If you use a=('i',bytes) directly, then a=(12.34,), is a tuple instead of the original floating point number.

If it's made up of more than one piece of data, it can look like this:

a='hello'

b='world!'

c=2

d=45.123

bytes=('5s6sif',a,b,c,d)

At this point, bytes is binary data that can be written directly to a file such as (bytes)

Then we can read it out again when we need it, bytes=()

and then decoded into python variables by ()

a,b,c,d=('5s6sif',bytes)

'5s6sif' this is called fmt, is the formatting string, by the number plus character composition, 5s that account for 5 characters of the string, 2i, that 2 integers and so on, the following is the available characters and types, ctype that can be one-to-one correspondence with the type in python.

Format C Type Python byte count
x pad byte no value 1
c char string of length 1 1
b signed char integer 1
B unsigned char integer 1
? _Bool bool 1
h short integer 2
H unsigned short integer 2
i int integer 4
I unsigned int integer or long 4
l long integer 4
L unsigned long long 4
q long long long 8
Q unsigned long long long 8
f float float 4
d double float 8
s char[] string 1
p char[] string 1
P void * long

The last one can be used to represent pointer types and takes up 4 bytes

In order to exchange data with structures in c, it is also important to consider that some c or c++ compilers use byte alignment, usually on 32-bit systems in units of 4 bytes, so they also provide a

Character Byte order Size and alignment
@ native Native. Make it four bytes.
= native standard Byte count
< little-endian standard Byte count
> big-endian standard Byte count
! network (= big-endian) standard Byte count

Usage is placed in the first position of the fmt, like '@5s6sif'

----- Problems encountered when processing binary files -----

We use the following methods when dealing with binary files

binfile=open(filepath,'rb') read binary file

maybe

binfile=open(filepath,'wb') write binary file

So how exactly is the result different from binfile=open(filepath,'r')?

The difference is in two places:

First, if you hit '0x1A' when using 'r', it's considered an end-of-file, which is an EOF, and you don't have that problem with 'rb'. That is, if you write in binary and read out in text, if there is a '0X1A' in it, only part of the file will be read out. With 'rb' you read all the way to the end of the file.

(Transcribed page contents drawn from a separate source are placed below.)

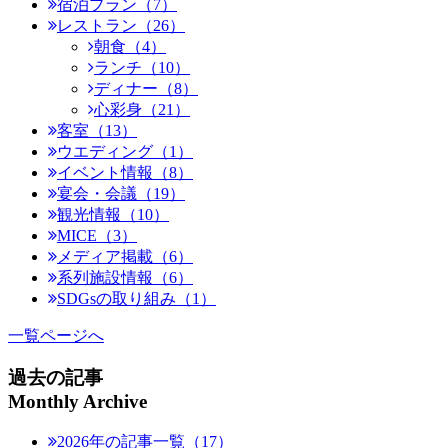
宿泊プラン（7）
レストラン（26）
朝食（4）
ランチ（10）
ディナー（8）
心彩身（21）
客室（13）
ウエディング（1）
イベント情報（8）
宴会・会議（19）
観光情報（10）
MICE（3）
メディア掲載（6）
系列施設情報（6）
SDGsの取り組み（1）
一覧ページへ
過去の記事
Monthly Archive
2026年の記事一覧（17）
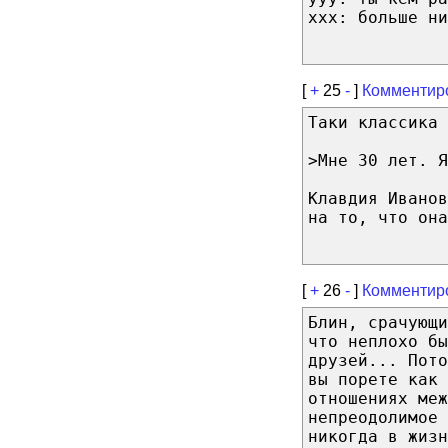
xxx: больше ни
[
+
25
-
]
Комментир
Таки классика 
>Мне 30 лет. Я
Клавдия Иванов
на то, что она
[
+
26
-
]
Комментир
Блин, срачующи
что неплохо бы
друзей... Пото
вы порете как 
отношениях меж
непреодолимое 
никогда в жизн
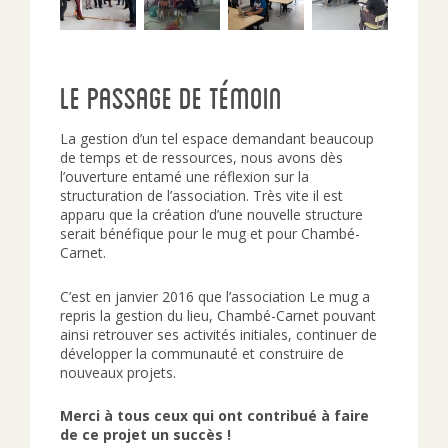
Le passage de témoin
La gestion d’un tel espace demandant beaucoup
de temps et de ressources, nous avons dès
l’ouverture entamé une réflexion sur la
structuration de l’association. Très vite il est
apparu que la création d’une nouvelle structure
serait bénéfique pour le mug et pour Chambé-
Carnet.
C’est en janvier 2016 que l’association Le mug a
repris la gestion du lieu, Chambé-Carnet pouvant
ainsi retrouver ses activités initiales, continuer de
développer la communauté et construire de
nouveaux projets.
Merci à tous ceux qui ont contribué à faire
de ce projet un succès !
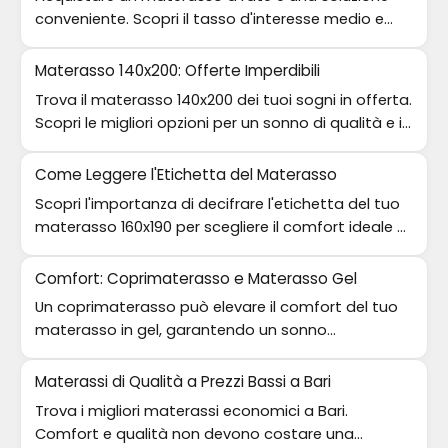
conveniente. Scopri il tasso d'interesse medio e
come risparmiare.
Materasso 140x200: Offerte Imperdibili
Trova il materasso 140x200 dei tuoi sogni in offerta.
Scopri le migliori opzioni per un sonno di qualità e il
giusto supporto.
Come Leggere l'Etichetta del Materasso
Scopri l'importanza di decifrare l'etichetta del tuo
materasso 160x190 per scegliere il comfort ideale e
migliorare il sonno.
Comfort: Coprimaterasso e Materasso Gel
Un coprimaterasso può elevare il comfort del tuo
materasso in gel, garantendo un sonno
rigenerante e salutare.
Materassi di Qualità a Prezzi Bassi a Bari
Trova i migliori materassi economici a Bari.
Comfort e qualità non devono costare una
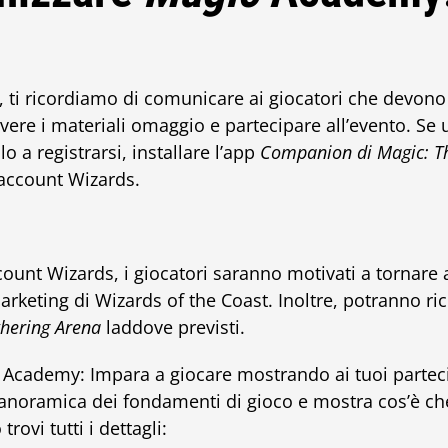
o, ti ricordiamo di comunicare ai giocatori che devono r
vere i materiali omaggio e partecipare all’evento. Se
o a registrarsi, installare l’app
Companion di Magic: T
 account Wizards.
ount Wizards, i giocatori saranno motivati a tornare 
arketing di Wizards of the Coast. Inoltre, potranno r
hering Arena
laddove previsti.
Academy: Impara a giocare mostrando ai tuoi partecip
 panoramica dei fondamenti di gioco e mostra cos’è c
trovi tutti i dettagli:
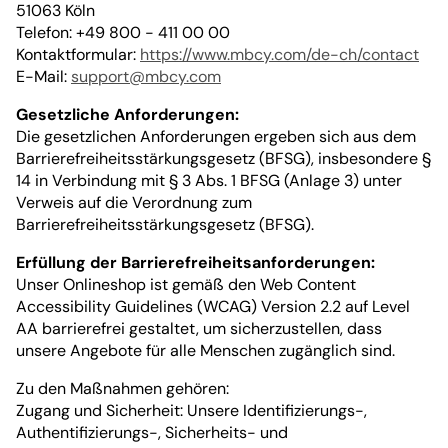
51063 Köln
Telefon: +49 800 - 411 00 00
Kontaktformular:
https://www.mbcy.com/de-ch/contact
E-Mail:
support@mbcy.com
Gesetzliche Anforderungen:
Die gesetzlichen Anforderungen ergeben sich aus dem
Barrierefreiheitsstärkungsgesetz (BFSG), insbesondere §
14 in Verbindung mit § 3 Abs. 1 BFSG (Anlage 3) unter
Verweis auf die Verordnung zum
Barrierefreiheitsstärkungsgesetz (BFSG).
Erfüllung der Barrierefreiheitsanforderungen:
Unser Onlineshop ist gemäß den Web Content
Accessibility Guidelines (WCAG) Version 2.2 auf Level
AA barrierefrei gestaltet, um sicherzustellen, dass
unsere Angebote für alle Menschen zugänglich sind.
Zu den Maßnahmen gehören:
Zugang und Sicherheit: Unsere Identifizierungs-,
Authentifizierungs-, Sicherheits- und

Secondly, for the string x='abc/ndef', we can use len(x) to get its length as 7, /n which we call line break, is actually '0X0A'. When we write in 'w' i.e. text way, on windows platform it will automatically turn '0X0A' into two characters '0X0D', '0X0A', i.e. the file length actually becomes 8. When read with 'r' text, it is automatically converted to the original newline character. If you change to 'wb' binary way to write, it will keep a character unchanged, and read it as it is. So if you write in text mode and read in binary mode, you have to consider the extra byte.' 0X0D' is also known as the carriage return character.
It doesn't change under linux. Because linux only uses '0X0A' for line breaks.

The above this simple method of reading and writing binary files using Python (recommended) is all I have to share with you, I hope to be able to give you a reference, and I hope you will support me more.